Unless a replacement is available for Wednesday’s competition Dmitry and Tak might also lose all points from that day too. Regardless, the loss of an estimated 50 points from Tuesday will have almost certainly handed Dmitry’s lead to South African Martin Dreyer. "I must not think about not scoring on Wednesday," revealed Dmitry. "I must only think about fighting back. It was a stupid mistake and I was the one saying before this event that making mistakes would be costly. This is the second mistake in two days." None of Dmitry’s closest rivals will know until the end of Stage 4 on Friday if his mistakes today and on Monday will give them a chance of squeezing into the top four.

"We just have to keep going flat out," said Michael Tsaoutos of Greece. "It shows that after even almost a month, this competition is still open."

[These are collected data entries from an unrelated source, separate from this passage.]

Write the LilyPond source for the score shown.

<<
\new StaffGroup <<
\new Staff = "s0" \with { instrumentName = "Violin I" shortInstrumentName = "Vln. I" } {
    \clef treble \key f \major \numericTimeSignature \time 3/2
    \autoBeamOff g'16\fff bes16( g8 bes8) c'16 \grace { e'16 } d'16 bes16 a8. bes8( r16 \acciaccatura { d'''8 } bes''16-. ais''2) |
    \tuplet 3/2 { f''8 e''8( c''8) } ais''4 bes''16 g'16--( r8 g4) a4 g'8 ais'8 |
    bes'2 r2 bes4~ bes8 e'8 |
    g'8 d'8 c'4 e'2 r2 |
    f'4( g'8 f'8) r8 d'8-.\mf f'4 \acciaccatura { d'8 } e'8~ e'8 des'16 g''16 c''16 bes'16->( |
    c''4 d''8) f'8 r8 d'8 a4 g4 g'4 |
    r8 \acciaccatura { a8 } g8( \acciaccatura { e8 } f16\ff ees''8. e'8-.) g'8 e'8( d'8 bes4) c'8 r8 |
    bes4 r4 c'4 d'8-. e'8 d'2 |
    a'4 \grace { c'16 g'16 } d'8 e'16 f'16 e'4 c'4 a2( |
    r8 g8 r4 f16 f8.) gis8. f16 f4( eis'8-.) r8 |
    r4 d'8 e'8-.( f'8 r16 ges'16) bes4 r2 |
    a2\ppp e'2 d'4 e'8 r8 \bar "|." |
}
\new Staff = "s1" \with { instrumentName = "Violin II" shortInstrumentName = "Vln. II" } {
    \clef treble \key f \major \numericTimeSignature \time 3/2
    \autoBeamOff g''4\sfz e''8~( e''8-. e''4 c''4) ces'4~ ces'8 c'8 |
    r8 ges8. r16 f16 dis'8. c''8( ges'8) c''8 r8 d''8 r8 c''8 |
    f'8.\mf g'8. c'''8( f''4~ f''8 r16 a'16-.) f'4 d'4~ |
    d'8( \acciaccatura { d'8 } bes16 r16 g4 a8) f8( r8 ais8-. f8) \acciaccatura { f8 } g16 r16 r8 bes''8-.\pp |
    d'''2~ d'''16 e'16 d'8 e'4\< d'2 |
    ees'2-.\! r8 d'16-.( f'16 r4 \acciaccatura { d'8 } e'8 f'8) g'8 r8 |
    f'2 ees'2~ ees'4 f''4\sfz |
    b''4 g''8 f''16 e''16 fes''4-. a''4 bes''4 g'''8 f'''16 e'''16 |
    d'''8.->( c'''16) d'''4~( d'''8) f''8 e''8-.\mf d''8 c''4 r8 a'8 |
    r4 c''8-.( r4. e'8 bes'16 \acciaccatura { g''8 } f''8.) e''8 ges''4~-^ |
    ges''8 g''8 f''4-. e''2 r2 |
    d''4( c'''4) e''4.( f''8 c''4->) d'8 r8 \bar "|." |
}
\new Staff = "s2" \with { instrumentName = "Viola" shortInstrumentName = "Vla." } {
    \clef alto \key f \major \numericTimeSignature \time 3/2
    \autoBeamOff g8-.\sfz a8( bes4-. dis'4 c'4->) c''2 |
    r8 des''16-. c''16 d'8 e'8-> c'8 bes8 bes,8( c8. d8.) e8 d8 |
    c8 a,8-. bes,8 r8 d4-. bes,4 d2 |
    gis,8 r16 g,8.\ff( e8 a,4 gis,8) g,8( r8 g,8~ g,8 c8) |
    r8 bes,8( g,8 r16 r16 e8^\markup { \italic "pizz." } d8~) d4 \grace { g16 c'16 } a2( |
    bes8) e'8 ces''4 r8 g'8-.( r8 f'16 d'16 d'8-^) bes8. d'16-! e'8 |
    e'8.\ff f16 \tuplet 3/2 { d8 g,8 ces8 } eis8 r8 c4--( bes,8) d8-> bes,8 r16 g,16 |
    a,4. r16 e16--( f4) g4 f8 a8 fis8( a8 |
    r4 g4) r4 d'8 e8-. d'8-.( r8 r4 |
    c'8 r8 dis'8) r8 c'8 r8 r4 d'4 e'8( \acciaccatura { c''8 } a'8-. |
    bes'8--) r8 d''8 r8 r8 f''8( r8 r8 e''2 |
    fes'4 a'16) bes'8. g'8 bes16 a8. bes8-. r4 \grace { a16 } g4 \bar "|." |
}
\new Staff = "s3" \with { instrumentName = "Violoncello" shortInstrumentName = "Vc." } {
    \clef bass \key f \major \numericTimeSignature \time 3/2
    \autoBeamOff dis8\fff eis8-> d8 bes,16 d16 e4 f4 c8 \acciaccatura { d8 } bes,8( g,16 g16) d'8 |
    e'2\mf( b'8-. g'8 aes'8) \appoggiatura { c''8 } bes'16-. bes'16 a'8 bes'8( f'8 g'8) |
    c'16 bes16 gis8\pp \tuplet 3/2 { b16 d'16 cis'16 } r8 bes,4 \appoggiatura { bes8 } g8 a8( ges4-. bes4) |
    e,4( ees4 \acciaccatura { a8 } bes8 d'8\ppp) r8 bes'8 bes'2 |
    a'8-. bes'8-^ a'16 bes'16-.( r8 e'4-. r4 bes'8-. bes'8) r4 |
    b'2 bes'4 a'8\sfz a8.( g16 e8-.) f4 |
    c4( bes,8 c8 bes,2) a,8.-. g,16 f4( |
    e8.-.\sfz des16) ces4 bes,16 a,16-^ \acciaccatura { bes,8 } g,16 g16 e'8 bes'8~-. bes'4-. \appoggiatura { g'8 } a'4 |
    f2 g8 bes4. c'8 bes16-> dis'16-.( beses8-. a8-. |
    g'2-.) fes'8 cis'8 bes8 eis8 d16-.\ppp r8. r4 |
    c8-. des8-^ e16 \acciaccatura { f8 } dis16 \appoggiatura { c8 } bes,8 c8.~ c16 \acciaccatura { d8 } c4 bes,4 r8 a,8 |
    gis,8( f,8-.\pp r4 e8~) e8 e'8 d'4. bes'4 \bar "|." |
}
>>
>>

Both Thijs Maartense and Robert Schweiger, who dropped out of Monday’s Stage Start due to altitude sickness, were back in the competition today. Neither thought they were firing on all cylinders as they rejoined the competition. "Last night I thought I was not going to be able to rejoin the G4. I felt freezing and my whole body was weak but the doctors did a great job and this morning I felt well enough to try my luck," said Robert. "I’ve definitely not been 100% but I am glad I made the effort. Not just for me but my team mate Gabriel."

Flooding at the south end of the world’s largest salt lake - Salar de Uyuni - forced the Challenge to re-route around the lake for Tuesday’s six competitions - held in stunning valleys littered with massive formations of volcanic rock near the isolated village of Sanaugustin.

As usual, the pairs of national competitors had to choose the greatest number of competitions they thought they could complete in the allotted time - before then heading to the compulsory competition at Valle de Rocas (Valley of the Rocks).

Advantage went to the first teams out of the morning’s Strategy Pit - held in a yard of ageing Bolivian steam trains. With as much as a half hour lead on the last team away, the Irish/Belgian team of Gary Robertson and Kris Janssens should have been able to notch up at least three competitions before the compulsory competition. "That was the idea but we lost a lot of time when one of our bikes had a problem with the pedals," said Janssens - one of the current top four.

The other two competitors in the current top four, Martin Dreyer of South Africa and Jean-Baptiste Calais of France both managed to score three times before the compulsory competition. Martin and his partner Pablo Burattini of Argentina picked as one of their tests a dramatic mountain bike ride up to the top of a towering cliff. "I thought my chest was going to explode," said Martin after the pounding climb at 4000 metres.

The South African/South American duo then picked a hill run called Apfelstrudel (in which Martin physically pushed Pablo up a slope) before one of a number of driving tests on offer. "It was a hard but really good day," concluded Martin. "The compulsory competition, with high wires, abseiling, jumar, mountain biking and running was awesome, especially in the canyon they found as a venue."

Jean-Baptiste Calais and his partner Claribett Vega of Costa Rica opted for two driving tests and the run before the compulsory competition. The Slick Rock Tech Drive was, as the title suggested, a highly technical test of driving skill on a field of slippery boulders. With one team member out navigating the route and the other behind the wheel, the pair had to get one of the Land Rover’s wheels on up to 18 orange plates. Penalties were issued for any part of the car, other than the tyres, scraping the rocks. "It was really really tricky," said Claribett, who leapt like a gazelle between rocks as she tried to keep ahead of J-B.

The scores of today’s tests will be added to Wednesday and Thursday’s competitions on the Bolivia/Argentina border. The Stage Final will be held on Friday. It will be the last chance for the competitors to get into the all-important top four for Saturday’s Challenge Final - the decider of this year’s Land Rover G4 Challenge winner.